How about some ugly, square instant cameras from the 70's…

My parents had a Kodak EK6 instant camera when I was in high school. Kodak's instant film had color that blew away anything Polaroid had to offer, which is probably why they sued Kodak and abruptly put them out of the instant film/camera business. I came across some photos in a drawer that I took with the camera almost 30 years ago and amazingly enough, the color looks just about as good as the day they were shot. No perceptible fading. On the other hand, Polaroid SX70 photos from the same time frame are horribly faded.


2:07 AM  
Blogger Spontanik said...

I agree with Sonnar! A beautiful peace of ugliness :)
How about the new Sony DSC-R1 with flipped up screen? pretty terrible too....

2:21 AM  
Anonymous Anonymous said...

I think the 1976 Minolta XK motor beats the 7000 out for pure industrial ugly.

Though the 7000 with a "Program Back Super 70" attached brings it to a whole different level. Owned one of those myself.

But don't you think functionality should play a part in rating how ugly a camera is? Part of the problem with the 7000, or the Pentax SFX, is how difficult these cameras were to use.

Tiny inset buttons, oddly placed controls, switches here and there - these cameras were the first steps away from the peak of pre-af funtionality that was achieved in cameraa like the Olympus OM series, Nikon's FM/FE, and other clean, reliable, functionally designed cameras?

There's been some great cameras since then too, but the 1980s, and especially the 7000, marked a major change in approach to camera design.

2:25 AM  
Blogger hugo solo said...

Esta diseñada como un "panzer",pero para tanques los alemanes eran unos genios,pero esta cämara originalmente esta hecha para proteger a fotógrafos vertcalmente disminuidos.

2:25 AM  
Blogger Steve said...

I think the Minolta is more ugly than the R8, but sleek the R8 definately is not. I read an article by Erwin Puts regarding the design and development of the R8 and he really played up the effort that Leica put into ergonomics when designing the R8. When I got a chance to handle one I found it amusing that never have I held a camera that felt so wrong in the hand. Probably just my hands.

2:57 AM  
Blogger Mike Johnston said...

To the anonymous who nominated the Minolta XK Motor, I agree. I have vivid memories of students helplessly appealing to me with their Minolta 7000s because they just couldn't get the hang of how to operate them comfortably. I had to learn to use one just to be able to teach them, and it taught me a dislike for that particular design, and that trend in design, that lasted for years.
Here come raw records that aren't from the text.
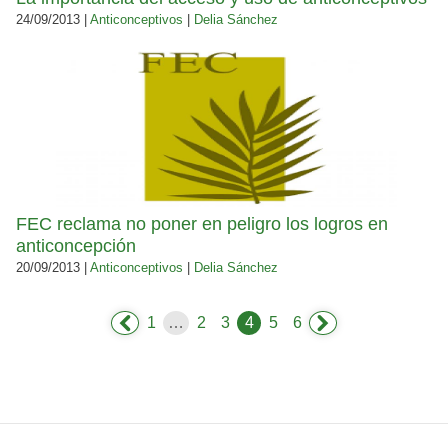
24/09/2013 |
Anticonceptivos
|
Delia Sánchez
FEC reclama no poner en peligro los logros en
anticoncepción
20/09/2013 |
Anticonceptivos
|
Delia Sánchez
1
…
2
3
4
5
6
I also agree with what Steve says of the R8. It doesn't feel ergonomic to me at all. Of course, that's not really a fair criticism, coming from me at least, because I never really learned how to handle one. Think of how many people first handle an M Leica and think it's awkward and uncomfortable. That first impressions can be mistaken in this regard is something I have to concede.
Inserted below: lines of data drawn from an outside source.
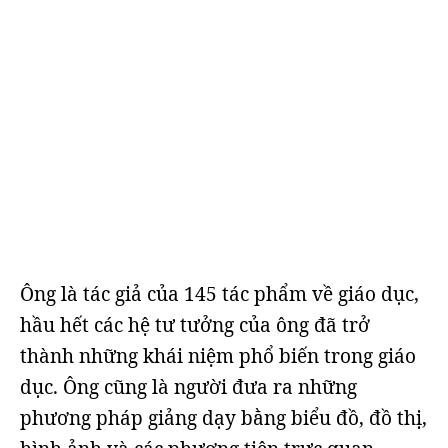
Ông là tác giả của 145 tác phẩm về giáo dục,
hầu hết các hệ tư tưởng của ông đã trở
thành những khái niệm phổ biến trong giáo
dục. Ông cũng là người đưa ra những
phương pháp giảng dạy bằng biểu đồ, đồ thị,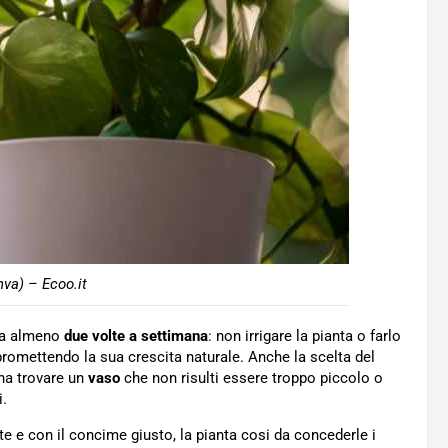
va) – Ecoo.it
nta almeno
due volte a settimana
: non irrigare la pianta o farlo
omettendo la sua crescita naturale. Anche la scelta del
gna trovare un
vaso
che non risulti essere troppo piccolo o
i.
 e con il concime giusto, la pianta cosi da concederle i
Thanks for all the great comments!



7:33 AM  
Anonymous Anonymous said...

As a photo retailer in that time frame, the introduction of the 7000 was a bellweather of sorts. The 7000 along with its siblings the 5000 and 9000 were the start of the 'golden era' in photo retailing. (Also Canons, Nikons, Pentax. etc.) These cameras and others brought an easier way to photograph to the masses. This huge influx of new photographers kept many photo stores in business over the next decade. Many of them also installed the new 'instant' photolabs of the time. All in all a great timeframe for photo retailers. All kicked off by one ugly camera body.

8:27 AM  
Anonymous Anonymous said...

I think the digital era has spawned a few bizzarre contraptions such as the awkward Kodak DC40 and of course any Olympus that has a name which uses a letter e and a number 3 (ie, E-300, E-330). Strangely the E-1 and the E-500 are among the more handsome DSLR designs.

7:46 PM  
Anonymous Anonymous said...

Well...does it matter if its ugly?

Ive always found the R8 to be a surprisingly comfortable camera to use. Its not nearly as heavy as it looks (a canon 1D is way heavier) and ergonomically its quite comfortable....

Does it matter if its not going to win a Miss America contest? Cameras are tools, afterall, and I care most for the user experience and reliability, and then for the pure, I dont think its ugly. Its no worse than a F4 or a F5 were.